I don't need tons of data to profile an opponent as someone who double barrel bluffs flop and turn too often. If I'm looking for someone who pays off a flush too often with non-flush hands, I might only need to see them do it once to know that I can victimize them with a river value bet if I hit my draw.

Ok, but after seeing villain make the play one time, you feel you’d be able to assign an implied odds percentage likelihood that he’ll call a river value bet? We can potentially understand basic player styles and tendencies with limited data (possibly) but we’re using that limited data to make mathematically incorrect plays which is wrong. Why do we allow our hunches and assumptions about how villain may or may not play a hand influence our mathematical odds? I know poker is a game of partial information with an element of gambling, but it seems we’re allowing the gambling element override the math involved in our decisions.

I’m just saying we should stop putting so much weight on an abstract concept based on partial information that’s used to sway our decisions against the mathematical odds.

I'm making an estimate with a high margin of error. That doesn't make the math wrong. It just makes it less certain. Do some people do it wrong? Yes. Is it possible that you are too risk-averse? Yes.

How does it do this? If the math works, the math works. Now, if you are saying that people should realize that estimates are just that, estimates, and they should be careful to not weigh them to heavily, to me that's a given.

When the math says it’s -ev but our estimate based on little information and a large margin of error convinces is to make the -ev play, we are distorting the actual math to fit our needs and justify a -ev play.

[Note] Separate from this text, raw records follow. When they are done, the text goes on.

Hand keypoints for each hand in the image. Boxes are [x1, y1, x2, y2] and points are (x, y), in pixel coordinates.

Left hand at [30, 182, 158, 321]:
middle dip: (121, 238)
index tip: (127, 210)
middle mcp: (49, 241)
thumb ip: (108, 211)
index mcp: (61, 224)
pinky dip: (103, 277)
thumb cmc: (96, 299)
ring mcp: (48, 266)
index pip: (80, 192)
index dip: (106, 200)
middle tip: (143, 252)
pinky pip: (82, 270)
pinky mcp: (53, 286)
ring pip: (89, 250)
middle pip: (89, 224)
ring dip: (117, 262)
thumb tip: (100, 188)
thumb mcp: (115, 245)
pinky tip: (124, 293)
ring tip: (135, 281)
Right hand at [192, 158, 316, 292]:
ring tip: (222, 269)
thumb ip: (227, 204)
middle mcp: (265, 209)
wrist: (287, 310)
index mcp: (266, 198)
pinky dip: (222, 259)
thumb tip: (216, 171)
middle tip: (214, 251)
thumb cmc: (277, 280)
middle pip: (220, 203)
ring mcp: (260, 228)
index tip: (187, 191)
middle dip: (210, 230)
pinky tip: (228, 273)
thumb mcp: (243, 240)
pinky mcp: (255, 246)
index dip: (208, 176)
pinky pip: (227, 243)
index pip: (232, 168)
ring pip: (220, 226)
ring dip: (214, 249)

Although it may be a given to you to not weigh them heavily, it’s not a given to everyone and a number of poker strat books teach to do exactly that.

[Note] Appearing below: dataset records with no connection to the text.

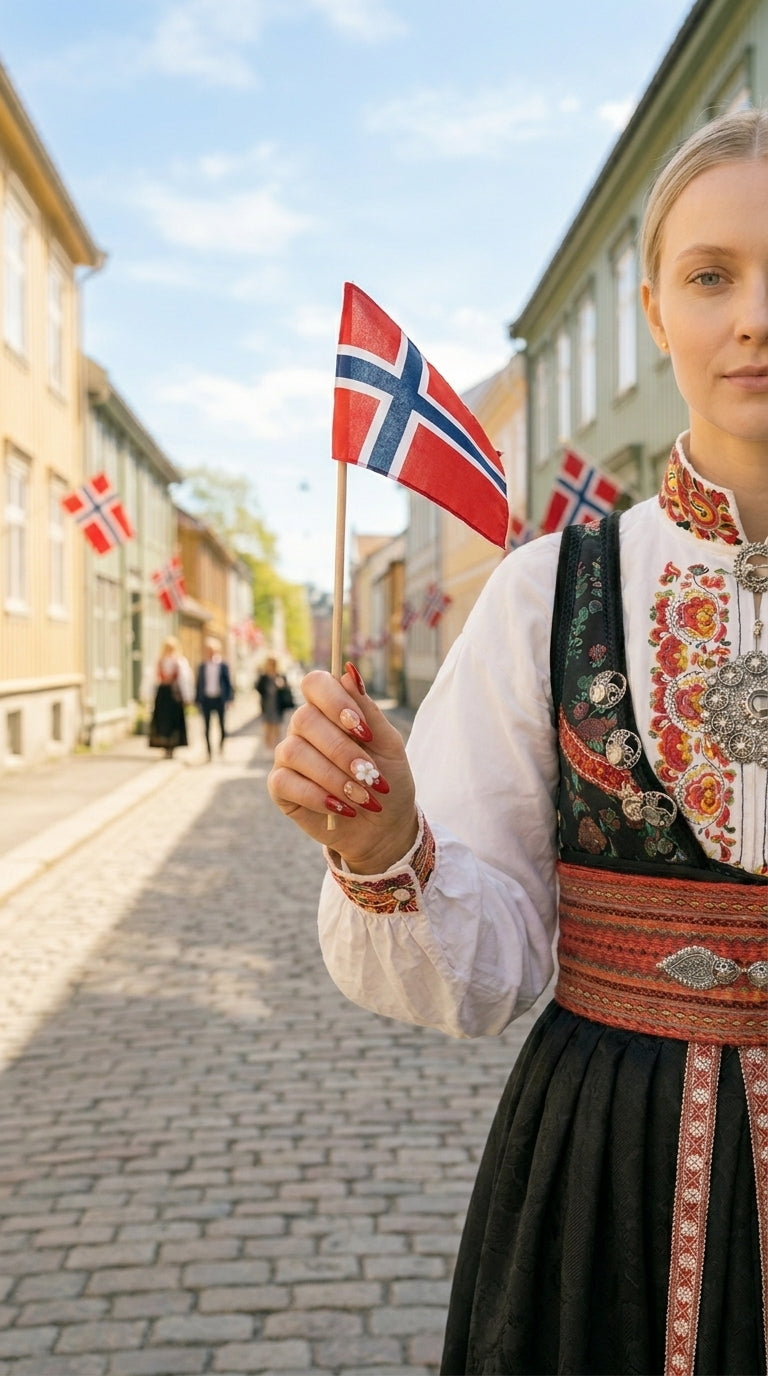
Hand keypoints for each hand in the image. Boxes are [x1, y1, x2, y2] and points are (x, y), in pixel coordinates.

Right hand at [267, 663, 418, 873]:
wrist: (384, 826)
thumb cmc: (386, 780)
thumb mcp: (389, 746)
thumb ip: (368, 711)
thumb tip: (350, 672)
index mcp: (329, 709)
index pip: (315, 683)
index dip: (334, 701)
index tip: (363, 730)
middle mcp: (304, 727)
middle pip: (305, 719)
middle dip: (343, 751)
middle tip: (371, 777)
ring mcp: (288, 756)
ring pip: (295, 752)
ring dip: (334, 777)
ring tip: (362, 798)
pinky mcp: (280, 786)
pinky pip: (285, 782)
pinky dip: (317, 796)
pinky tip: (341, 809)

Op what exactly are you hoping to get out of this discussion? We can all agree implied odds are a real thing and are hard to accurately estimate. What more do you want?

Discussion about their utility. I think it’s pretty clear from my responses. What’s wrong with that?

Ok, I agree. Bad play is bad play.

vs players that bet too much, implied odds go up.

vs players that call too much, implied odds go up.

vs players that bet and call too much, implied odds go way up.

vs players that check too much, implied odds go down.

vs players that fold too much, implied odds go down.

vs players that check and fold too much, implied odds go way down.

-----

there's a thread around here somewhere(couldn't find it), in which a heads up high stakes battle between two pros was analyzed. One player was making seemingly loose flop calls, and winning big pots on the river when his backdoors came in. The other player adjusted by checking back some seemingly very strong hands on the river to deny implied odds when dangerous cards fell.

----

I think that the "bet flop, check turn, value bet river" line that I face vs lots of straight forward tags is most vulnerable to hands that wouldn't have enough draw value to call most turn cards; free river cards = profit for draws.

The bet flop bet turn check river line is much better for denying equity, and if you improve to a monster on the river you can get big value or you can check back if you don't improve.

That said, there's a time and place for both lines. Just noting how implied odds can be controlled and denied by the bet/check decision on the turn and river.

There's nothing wrong with it but it just felt like people came in with reasonable and similar responses and you were just like "but but but no the math doesn't work out!" So I was just confused on exactly what you wanted to discuss.

Oh, they did and my apologies if I didn’t come across as appreciative. I have a tendency to ask a lot of follow-up questions and a lot of “why” questions. It helps me gain a greater understanding of things.

No worries you were respectful and the confusion might have been on my end. Thanks!

Is it fair to analyze implied odds after the hand is completed? Can you say, "I guessed correctly because the guy paid me off?"

Not really because you don’t get paid off 100% of the time.